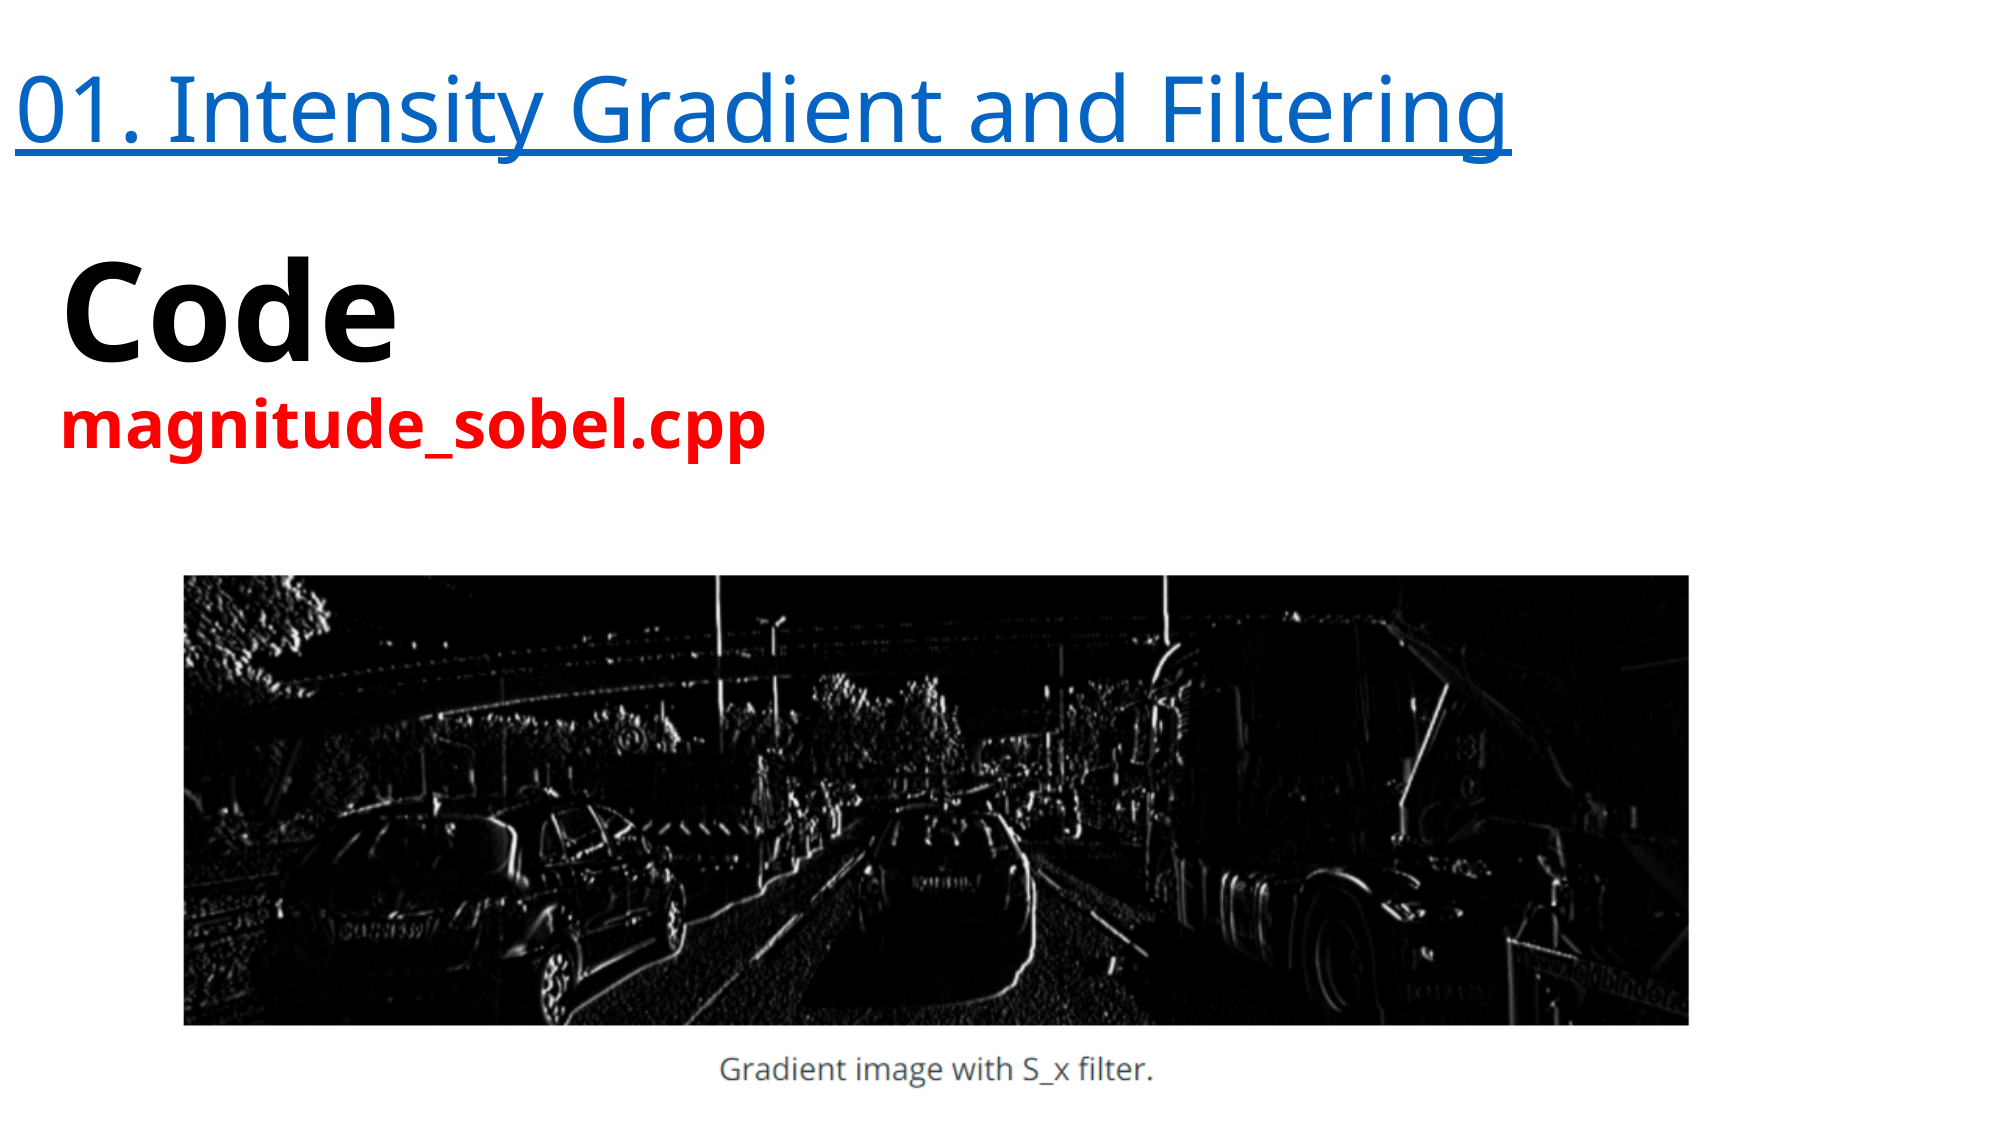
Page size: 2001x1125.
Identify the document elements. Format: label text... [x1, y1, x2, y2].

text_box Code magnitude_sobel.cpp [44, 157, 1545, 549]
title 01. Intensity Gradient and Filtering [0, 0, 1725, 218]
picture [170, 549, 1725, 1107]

...

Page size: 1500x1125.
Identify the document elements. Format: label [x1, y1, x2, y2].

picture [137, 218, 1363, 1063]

= Your objective =
One figure is all that is needed: the number of lines above in which the word "Page" appears.

= Result =
2